Social Media Forming Social Consciousness

Publishing the Voice of the Proletariat

The very platform on which many of the investing companies advertised their donations provides the public with the ability to criticize. In his 1936 The Work of Art in the Age of Mechanical Reproduction, Walter Benjamin notes that more people have gained the ability to act as an author or critic as opposed to acting as only a reader: “The difference [between author and reader] becomes merely functional… At any moment the reader is ready to turn into a writer.” This lack of distinction between author and reader has increasingly become true as social media sites have been developed and popularized. Anyone with access to the internet has the ability to freely create an account and post a critique of any topic. The public can immediately and visibly comment on any post, opening up corporations and elite individuals to criticism not only from other entities within their social class, but also the greater public.

To use Marxist terms, Twitter publicizes the voice of the proletariat. Common opinions and beliefs within the proletariat class that before may have gone unnoticed now exist on the same plane as does the voice of elite entities. Although elite entities are more likely to have a greater number of followers and are therefore more likely to have their individual messages seen by more people, the majority of Twitter accounts are “unverified” individuals. The mere volume of dissenting messages alone, however, is a power in itself.

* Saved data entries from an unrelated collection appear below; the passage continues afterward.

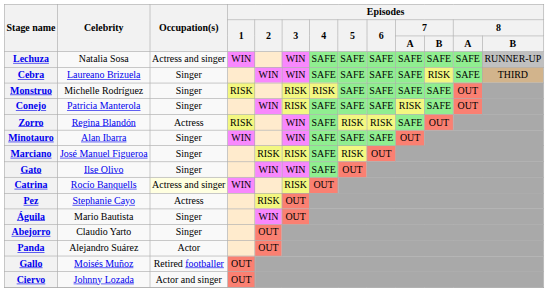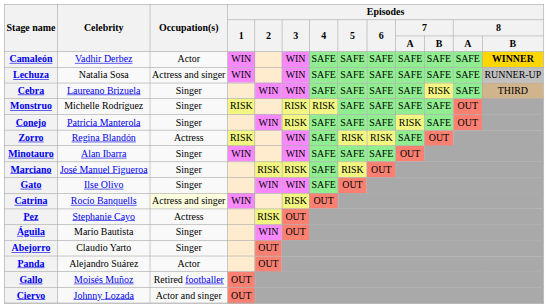+ row: Camaleón | Vadhir Derbez | Actor | WIN | WIN | SAFE | SAFE | SAFE | SAFE | SAFE | SAFE | WINNER
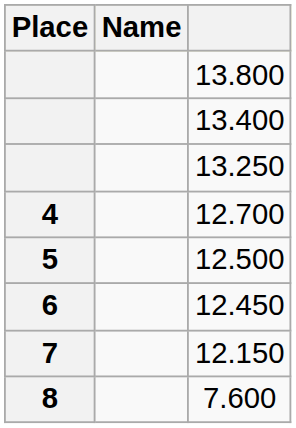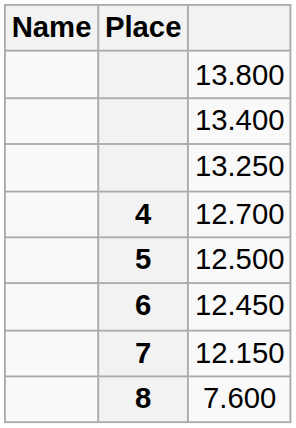columns swapped: Place <-> Name
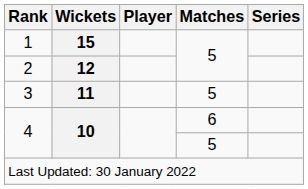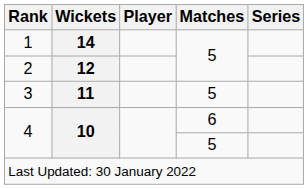1 | Wickets: 15 -> 14
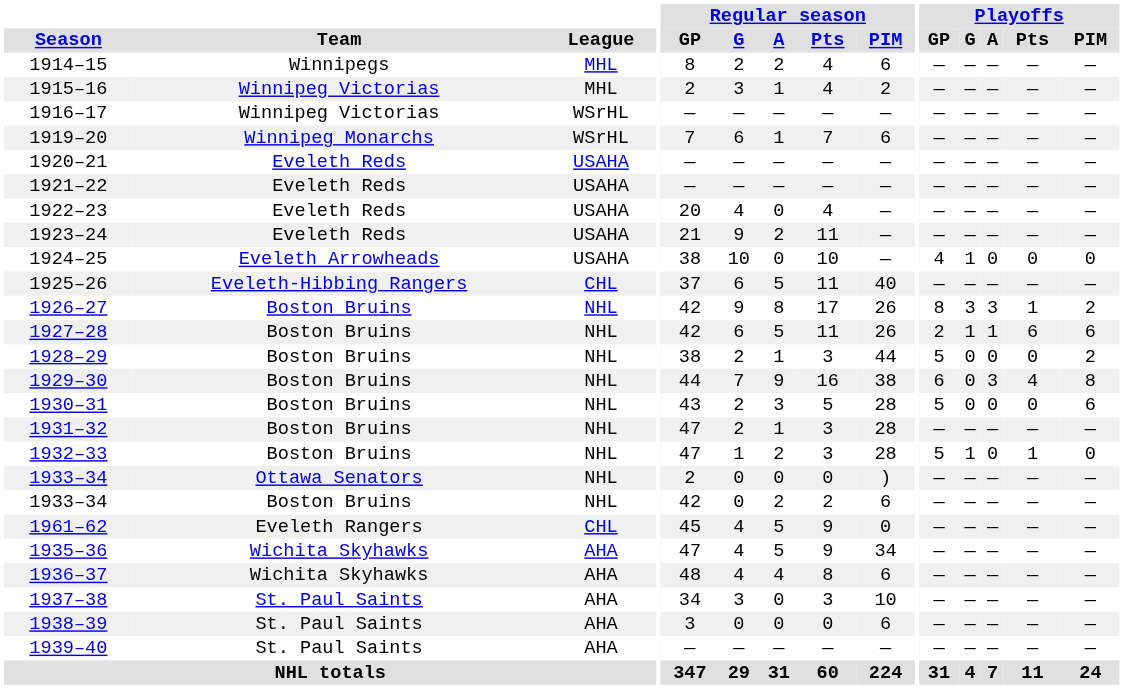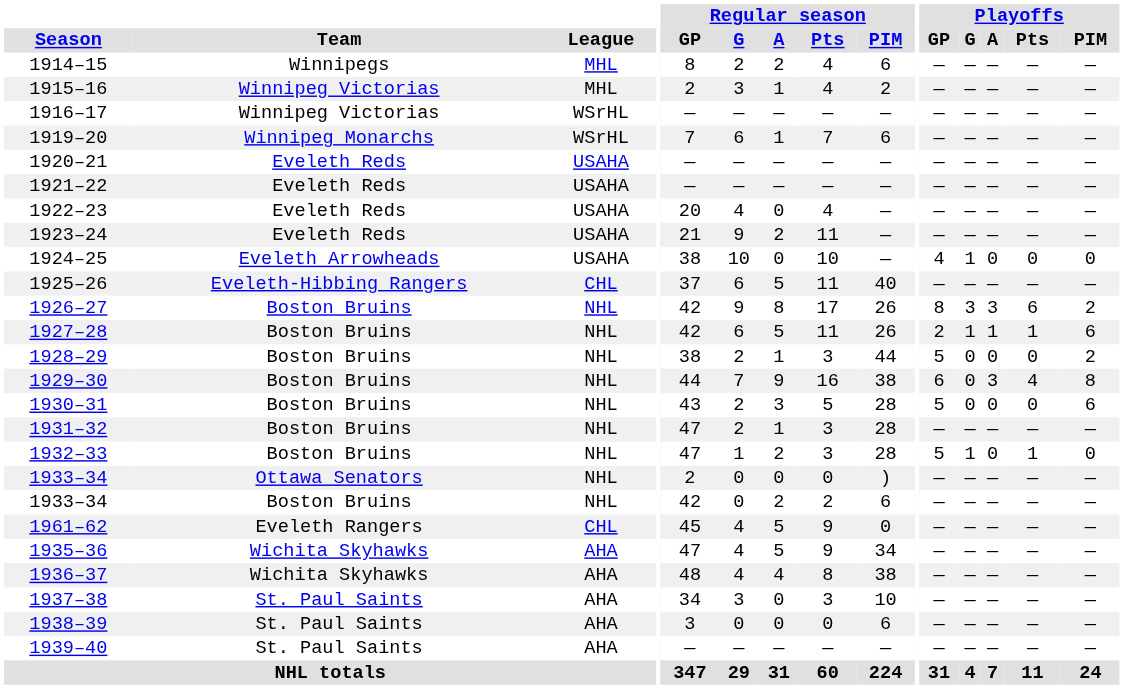1926–27 | Playoffs / Pts: 1 -> 6
1927–28 | Playoffs / Pts: 6 -> 1
1936–37 | Regular season / PIM: 6 -> 38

When major companies announced their monetary support to rebuild the Notre Dame, many people on Twitter noted the inherent contradiction of the idea of a profitable, “philanthropic” corporation. Twitter users also noted how the money donated to rebuild this cathedral could have been used to more directly make a positive impact in the world. Others wondered how companies could both assert that an increase in corporate taxes or the minimum wage would force a decrease in production and could at the same time afford to donate hundreds of millions of Euros. The priorities of the French government implied by President Macron changing the topic of his address to the nation from a response to the populist Yellow vests movement to rebuilding the Notre Dame Cathedral did not go unnoticed. The public backlash was so great that the front page of the New York Times on April 18, 2019, contained the headline, “Pledges to Notre Dame by Rich Stir Resentment.” The opinions within the proletariat class gained so much traction on social media that more traditional forms of media took notice, further popularizing the dissenters’ opinions.

A Marxist Critique

Although the decision of the major donating companies to pledge and advertise support for this cause is indeed indicative of ill-placed value in our society, the criticisms of this decision largely fail to attack the root of the problem. Marx wrote of a base-superstructure relationship, where the economic system of a society produces all other aspects of society. The massive profits of corporations necessitated the labor relationships of the capitalist system. The “profit above all else” mentality in the neoliberal capitalist system drove the contributing companies to donate in an attempt to foster a positive public image. The causes that those who critiqued these companies deemed as worthier of receiving financial assistance (i.e. clean water in Flint) arguably exist as a result of the capitalist system. Even those that are not directly caused by the inequalities inherent in this system nevertheless require funds from wealthy entities. Charitable causes are reliant upon the wealthy, who gained their wealth by operating within the capitalist system. Charity is both necessitated by the inequality within the capitalist system and depends upon those who benefit from the exploitation of others in this very system. A critique attacking the root of the problem would not argue that those donating to rebuild Notre Dame should have donated to other causes; rather, such a critique would argue that the neoliberal capitalist system itself needs overthrowing, not revising.

Class Consciousness

Regardless, Twitter allows not only for individuals to proclaim their beliefs to those in places of power, but also to fellow proletariats. Marx believed that the proletariat class would form an effective revolutionary party once they had formed a class consciousness. Through Twitter, the individual proletariat’s beliefs can be reinforced on a grand scale. Multiple individual beliefs that the Notre Dame donations are misguided becomes the belief of a mass of people. Social media clearly provides the ability to affect conversations surrounding any given event or topic; perhaps, then, social media can act as a catalyst in achieving class consciousness among the proletariat.